REQUIREMENTS –
Put every line of the listing below into a numbered list, skipping any blank lines, and leave the pictures out of your answer.

....

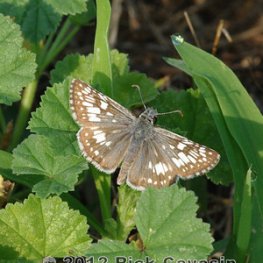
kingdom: Animalia
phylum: Arthropoda
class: Insecta
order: Lepidoptera
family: Hesperiidae
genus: Pyrgus
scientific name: Pyrgus communis
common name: Common Checkered-Skipper
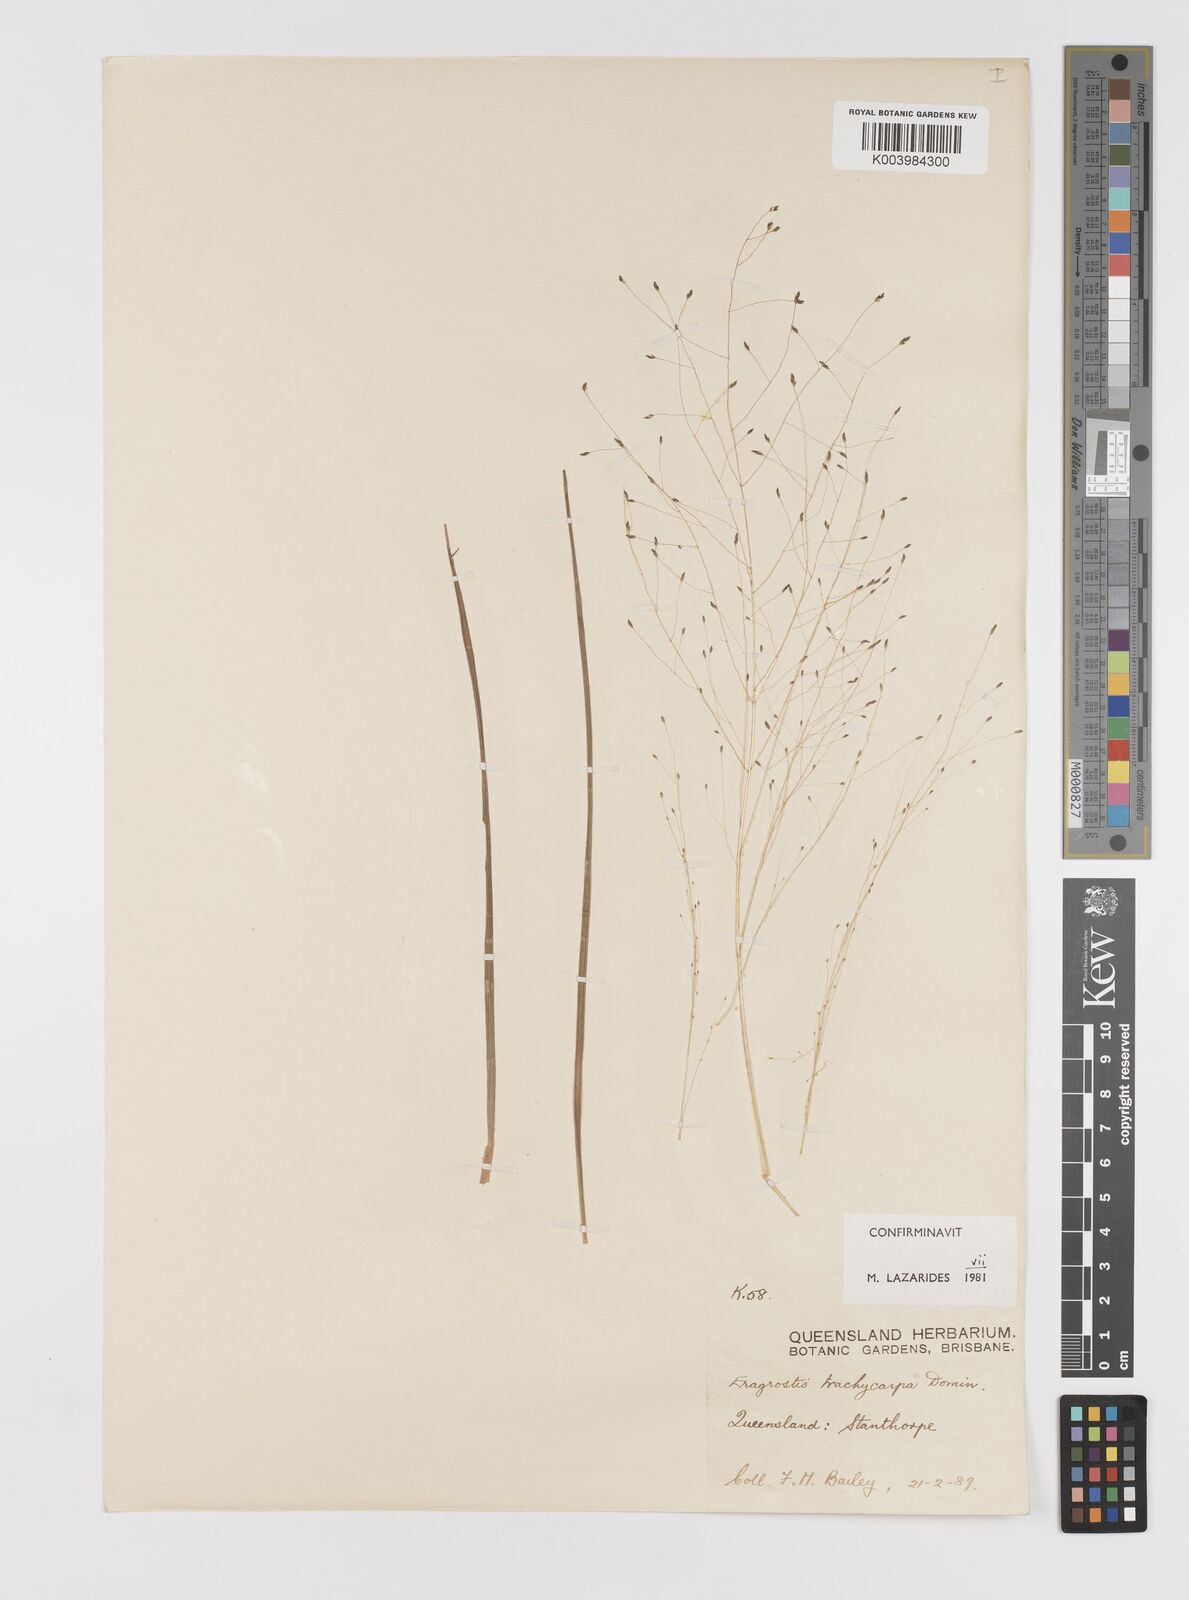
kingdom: Plantae
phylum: Tracheophyta
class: Liliopsida
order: Poales
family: Poaceae
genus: Eragrostis
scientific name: Eragrostis trachycarpa
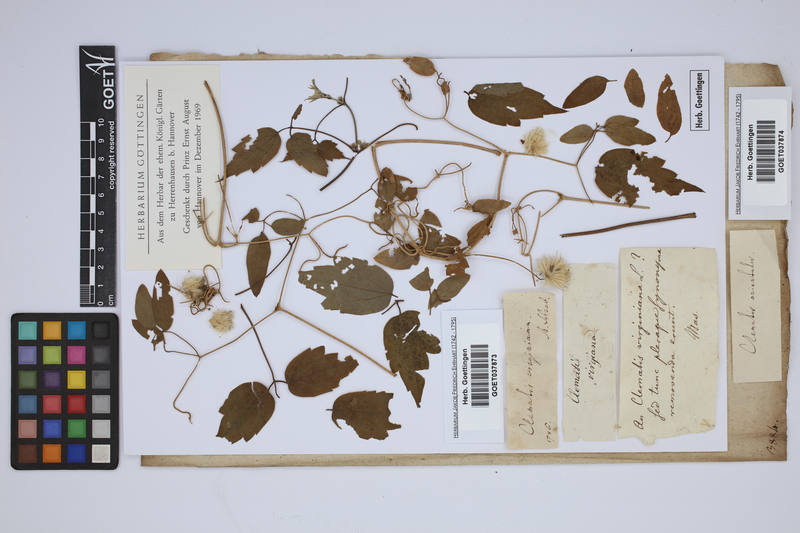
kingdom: Plantae
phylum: Tracheophyta
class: Magnoliopsida
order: Ranunculales
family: Ranunculaceae
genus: Clematis
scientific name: Clematis virginiana
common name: Virgin's-bower
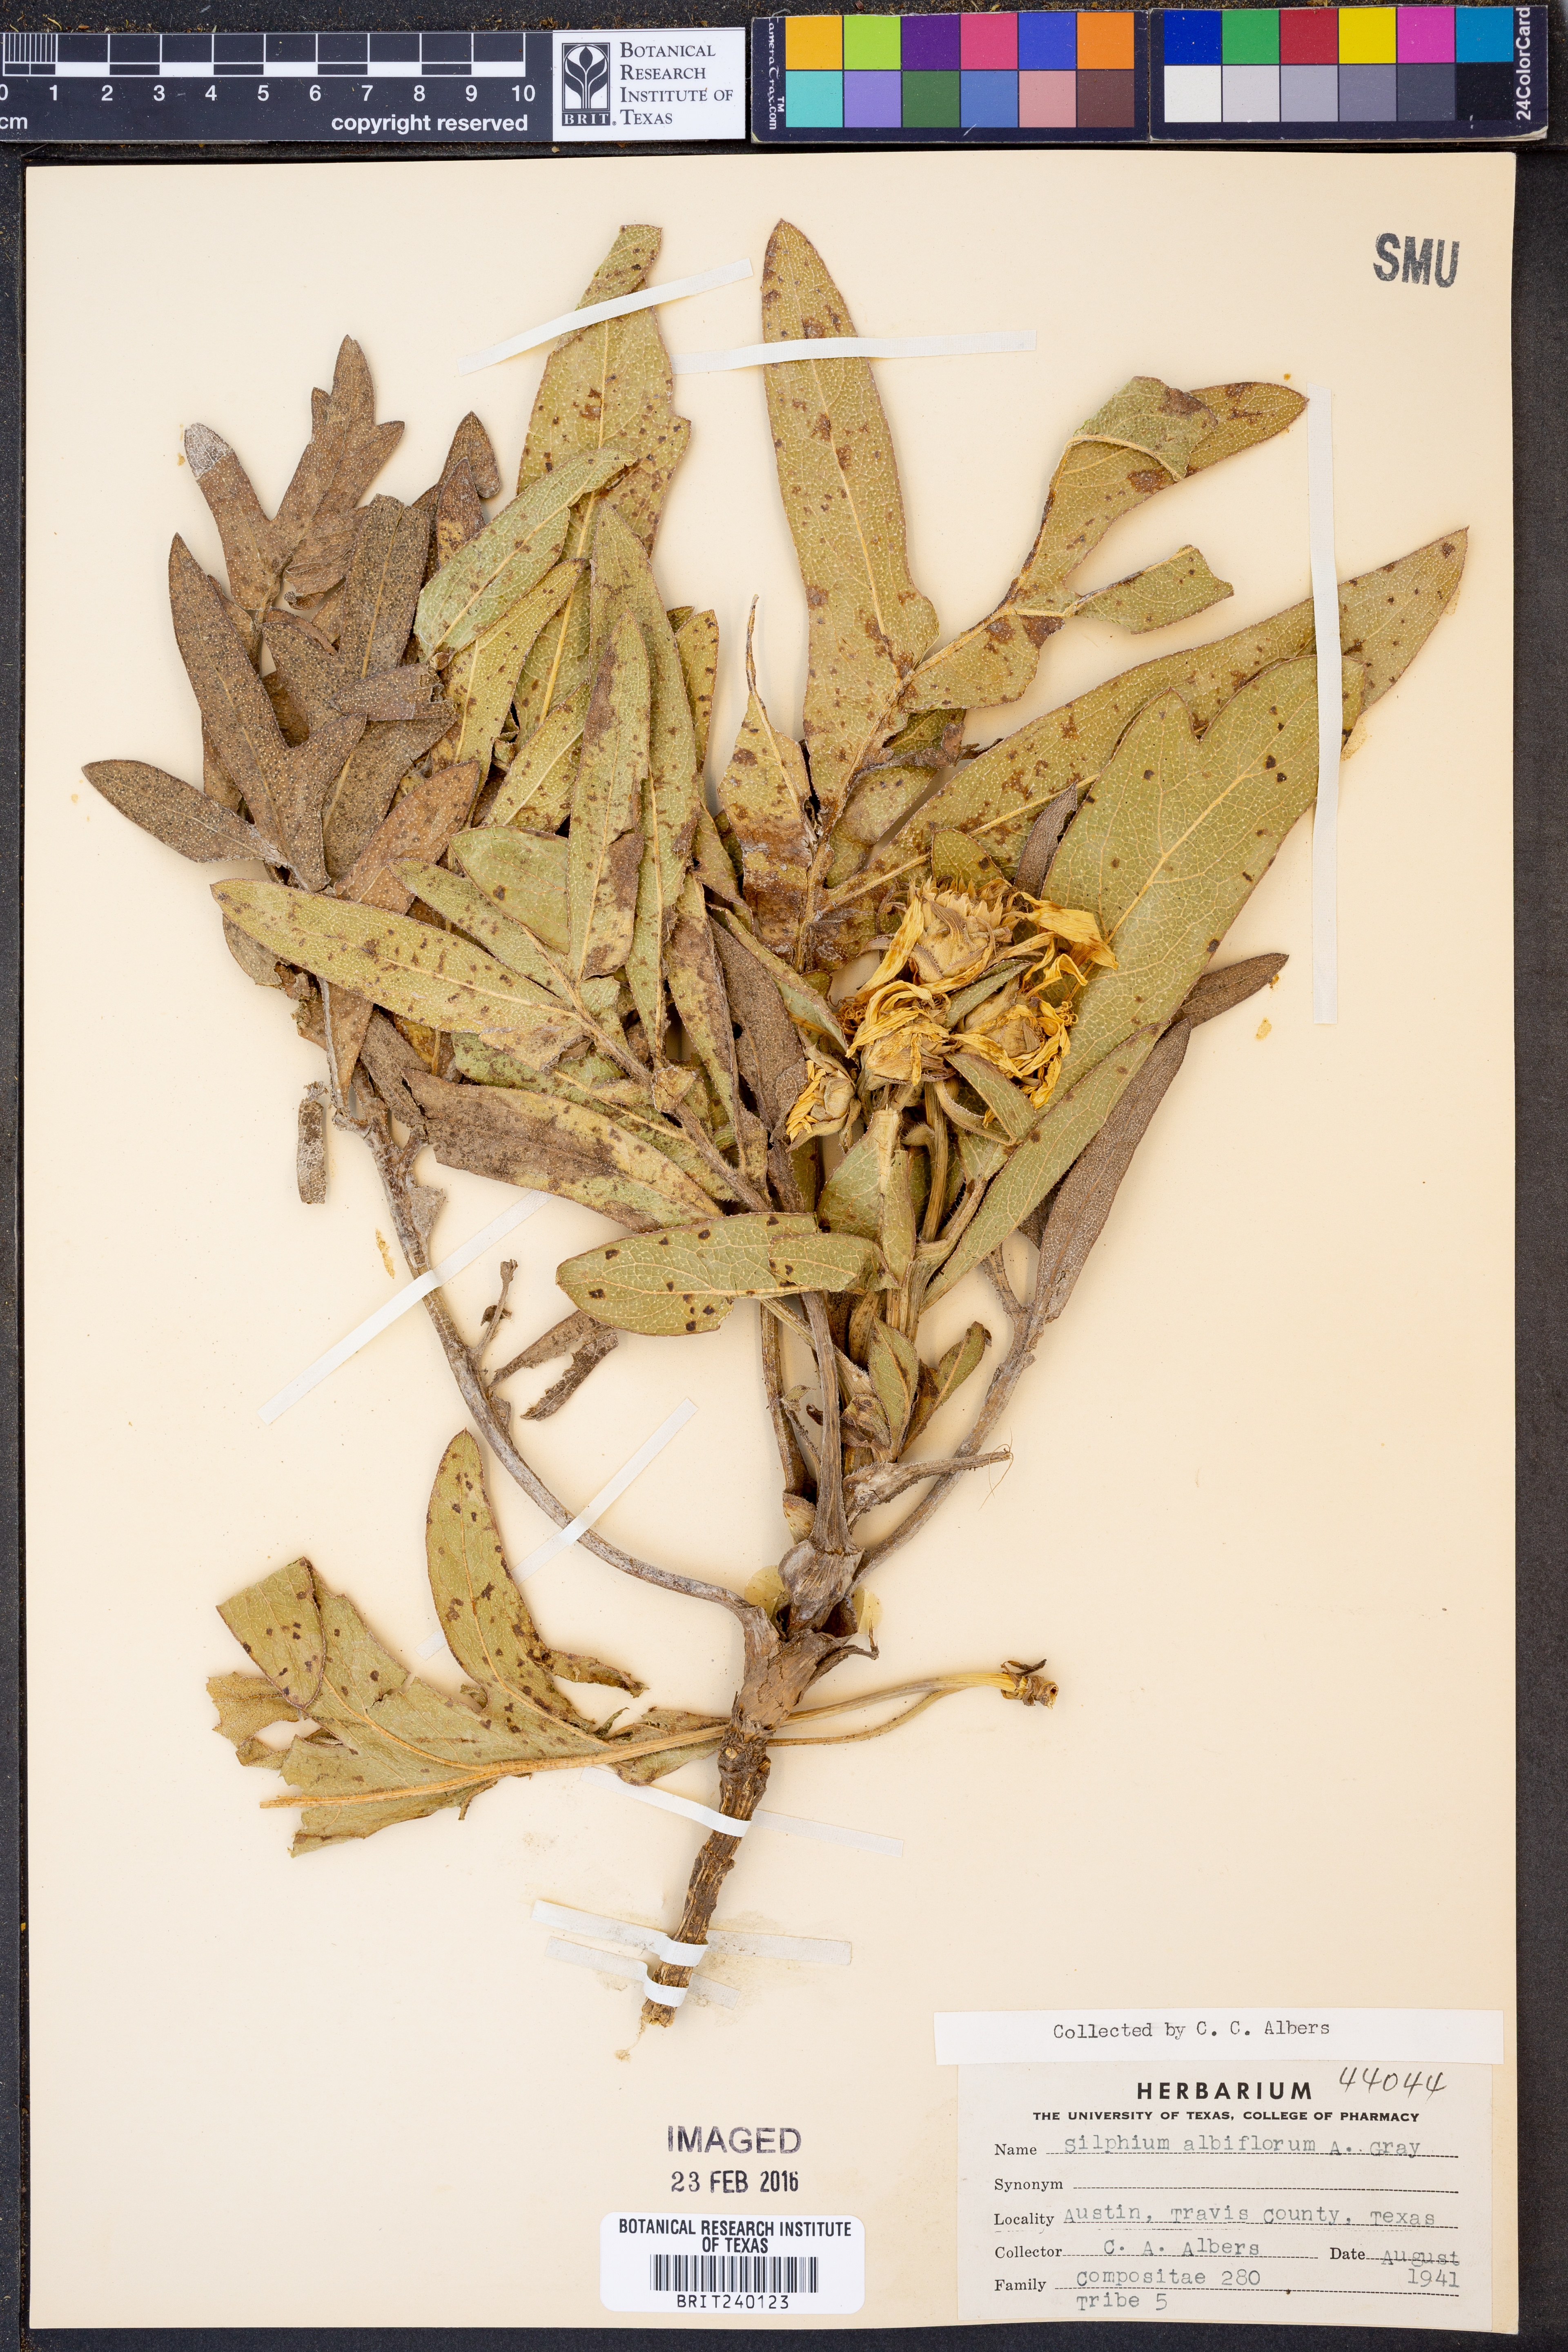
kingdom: Plantae
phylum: Tracheophyta
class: Magnoliopsida
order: Asterales
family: Asteraceae
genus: Silphium
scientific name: Silphium albiflorum
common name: White rosinweed
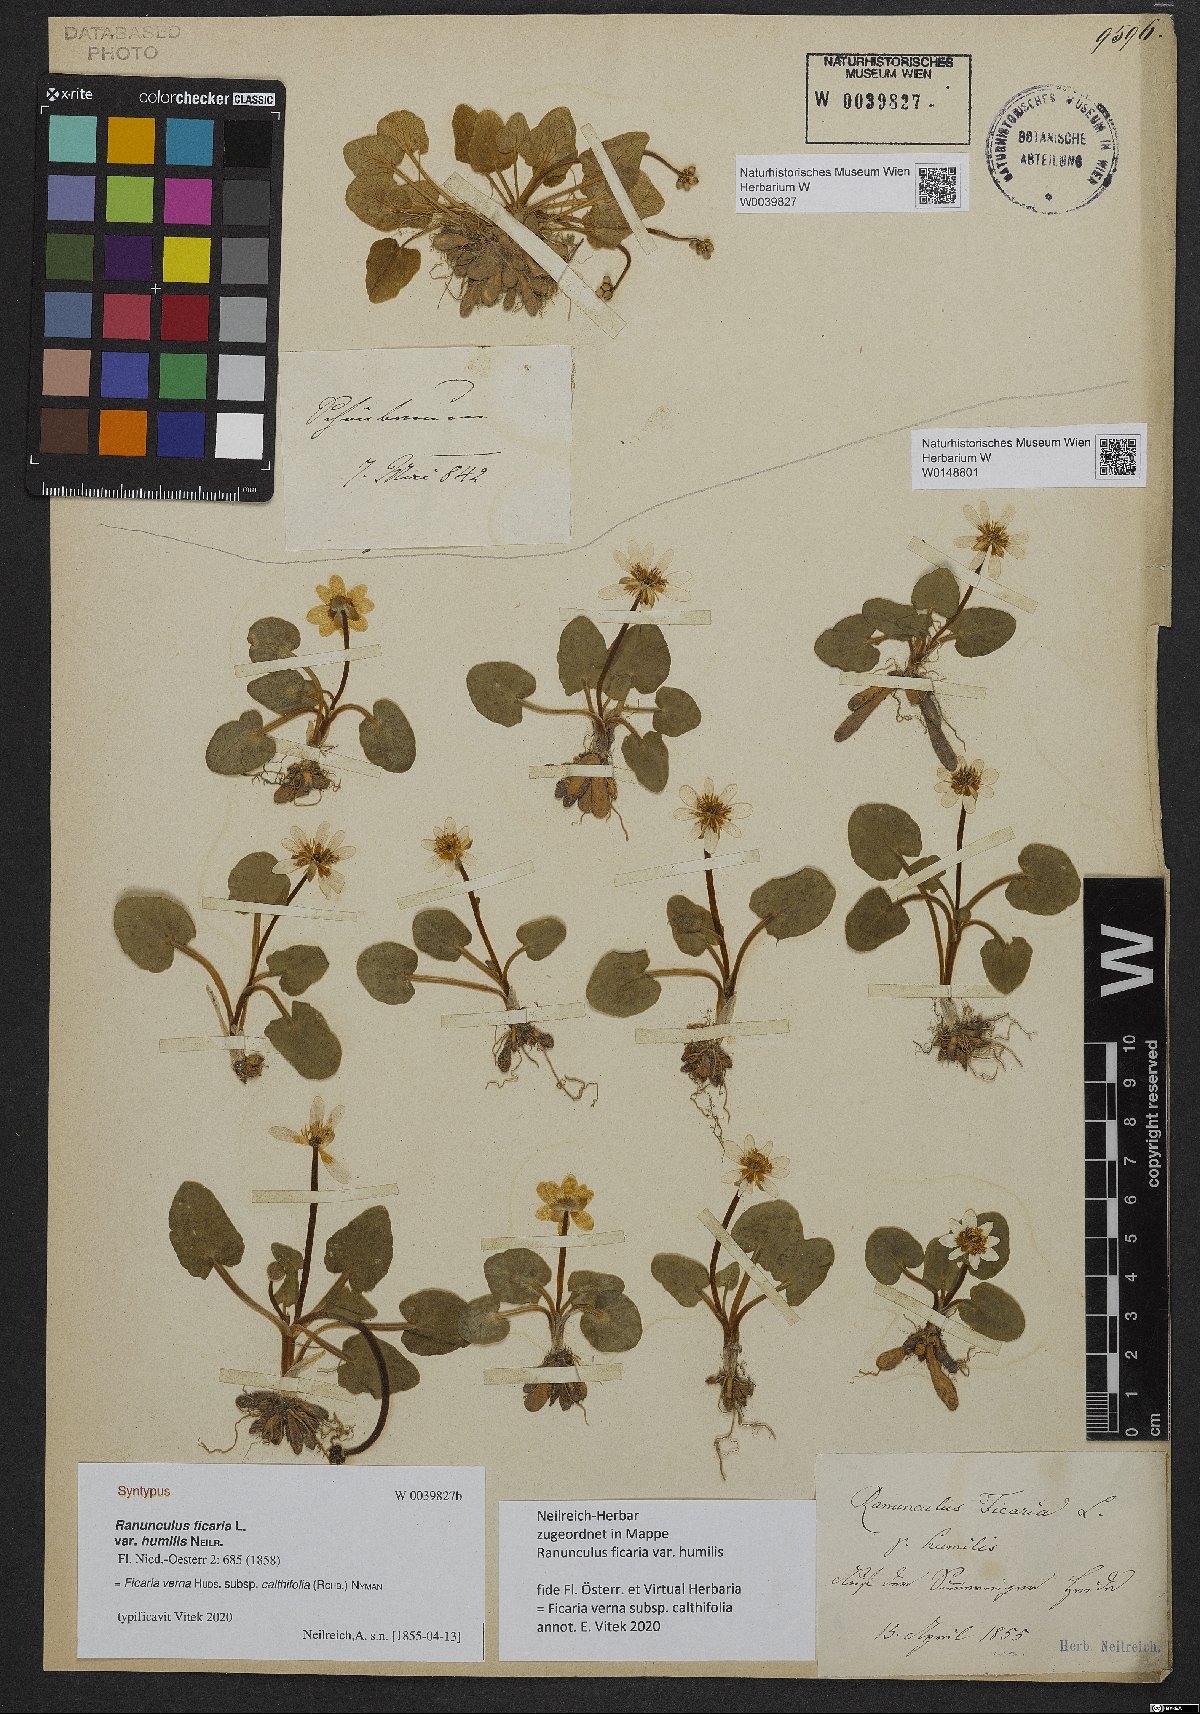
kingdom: Plantae
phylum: Tracheophyta
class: Magnoliopsida
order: Ranunculales
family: Ranunculaceae
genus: Ficaria
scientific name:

....

RESPONSE BELOW –
1. kingdom: Animalia
2. phylum: Arthropoda
3. class: Insecta
4. order: Lepidoptera
5. family: Hesperiidae
6. genus: Pyrgus
7. scientific name: Pyrgus communis
8. common name: Common Checkered-Skipper
9. kingdom: Plantae
10. phylum: Tracheophyta
11. class: Liliopsida
12. order: Poales
13. family: Poaceae
14. genus: Eragrostis
15. scientific name: Eragrostis trachycarpa
16. kingdom: Plantae
17. phylum: Tracheophyta
18. class: Magnoliopsida
19. order: Ranunculales
20. family: Ranunculaceae
21. genus: Clematis
22. scientific name: Clematis virginiana
23. common name: Virgin's-bower
24. kingdom: Plantae
25. phylum: Tracheophyta
26. class: Magnoliopsida
27. order: Asterales
28. family: Asteraceae
29. genus: Silphium
30. scientific name: Silphium albiflorum
31. common name: White rosinweed
32. kingdom: Plantae
33. phylum: Tracheophyta
34. class: Magnoliopsida
35. order: Ranunculales
36. family: Ranunculaceae
37. genus: Ficaria
38. scientific name:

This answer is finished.